*Work order*
Your answer should be the full set of records, printed exactly as they stand.

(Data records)

=== Section Start ===

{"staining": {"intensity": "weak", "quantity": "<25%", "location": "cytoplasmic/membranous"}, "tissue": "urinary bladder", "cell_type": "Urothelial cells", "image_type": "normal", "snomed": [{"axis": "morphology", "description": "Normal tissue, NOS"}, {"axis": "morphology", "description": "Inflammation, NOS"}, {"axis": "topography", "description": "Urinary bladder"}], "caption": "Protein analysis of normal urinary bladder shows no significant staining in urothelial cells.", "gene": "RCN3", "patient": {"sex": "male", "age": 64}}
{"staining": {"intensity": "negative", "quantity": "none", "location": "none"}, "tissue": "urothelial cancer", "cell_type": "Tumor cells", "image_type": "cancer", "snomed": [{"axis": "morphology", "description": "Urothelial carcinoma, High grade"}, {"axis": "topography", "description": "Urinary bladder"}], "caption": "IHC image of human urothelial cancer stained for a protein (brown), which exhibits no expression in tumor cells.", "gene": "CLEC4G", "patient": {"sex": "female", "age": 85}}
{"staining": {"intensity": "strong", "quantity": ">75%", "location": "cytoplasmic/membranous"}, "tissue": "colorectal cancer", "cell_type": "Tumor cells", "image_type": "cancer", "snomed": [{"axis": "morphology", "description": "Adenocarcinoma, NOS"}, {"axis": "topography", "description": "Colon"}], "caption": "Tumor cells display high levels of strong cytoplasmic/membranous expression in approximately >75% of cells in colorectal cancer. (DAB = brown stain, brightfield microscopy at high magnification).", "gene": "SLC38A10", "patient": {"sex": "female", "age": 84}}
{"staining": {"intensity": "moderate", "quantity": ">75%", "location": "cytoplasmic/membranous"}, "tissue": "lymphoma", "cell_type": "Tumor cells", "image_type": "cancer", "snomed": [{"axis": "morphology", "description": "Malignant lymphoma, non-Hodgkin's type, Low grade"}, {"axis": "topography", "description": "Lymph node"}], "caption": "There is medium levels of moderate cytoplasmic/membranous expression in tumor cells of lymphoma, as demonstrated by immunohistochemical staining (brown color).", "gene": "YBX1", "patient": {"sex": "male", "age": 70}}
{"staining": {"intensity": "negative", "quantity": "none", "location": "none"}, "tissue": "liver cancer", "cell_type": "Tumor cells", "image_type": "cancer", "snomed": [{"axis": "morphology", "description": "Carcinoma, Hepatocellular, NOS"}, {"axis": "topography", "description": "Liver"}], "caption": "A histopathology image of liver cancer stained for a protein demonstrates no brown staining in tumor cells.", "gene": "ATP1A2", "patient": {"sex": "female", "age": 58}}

=== Section End ===

*Solution to the problem*
{"staining": {"intensity": "weak", "quantity": "<25%", "location": "cytoplasmic/membranous"}, "tissue": "urinary bladder", "cell_type": "Urothelial cells", "image_type": "normal", "snomed": [{"axis": "morphology", "description": "Normal tissue, NOS"}, {"axis": "morphology", "description": "Inflammation, NOS"}, {"axis": "topography", "description": "Urinary bladder"}], "caption": "Protein analysis of normal urinary bladder shows no significant staining in urothelial cells.", "gene": "RCN3", "patient": {"sex": "male", "age": 64}}
{"staining": {"intensity": "negative", "quantity": "none", "location": "none"}, "tissue": "urothelial cancer", "cell_type": "Tumor cells", "image_type": "cancer", "snomed": [{"axis": "morphology", "description": "Urothelial carcinoma, High grade"}, {"axis": "topography", "description": "Urinary bladder"}], "caption": "IHC image of human urothelial cancer stained for a protein (brown), which exhibits no expression in tumor cells.", "gene": "CLEC4G", "patient": {"sex": "female", "age": 85}}
{"staining": {"intensity": "strong", "quantity": ">75%", "location": "cytoplasmic/membranous"}, "tissue": "colorectal cancer", "cell_type": "Tumor cells", "image_type": "cancer", "snomed": [{"axis": "morphology", "description": "Adenocarcinoma, NOS"}, {"axis": "topography", "description": "Colon"}], "caption": "Tumor cells display high levels of strong cytoplasmic/membranous expression in approximately >75% of cells in colorectal cancer. (DAB = brown stain, brightfield microscopy at high magnification).", "gene": "SLC38A10", "patient": {"sex": "female", "age": 84}}
{"staining": {"intensity": "moderate", "quantity": ">75%", "location": "cytoplasmic/membranous"}, "tissue": "lymphoma", "cell_type": "Tumor cells", "image_type": "cancer", "snomed": [{"axis": "morphology", "description": "Malignant lymphoma, non-Hodgkin's type, Low grade"}, {"axis": "topography", "description": "Lymph node"}], "caption": "There is medium levels of moderate cytoplasmic/membranous expression in tumor cells of lymphoma, as demonstrated by immunohistochemical staining (brown color).", "gene": "YBX1", "patient": {"sex": "male", "age": 70}}
{"staining": {"intensity": "negative", "quantity": "none", "location": "none"}, "tissue": "liver cancer", "cell_type": "Tumor cells", "image_type": "cancer", "snomed": [{"axis": "morphology", "description": "Carcinoma, Hepatocellular, NOS"}, {"axis": "topography", "description": "Liver"}], "caption": "A histopathology image of liver cancer stained for a protein demonstrates no brown staining in tumor cells.", "gene": "ATP1A2", "patient": {"sex": "female", "age": 58}}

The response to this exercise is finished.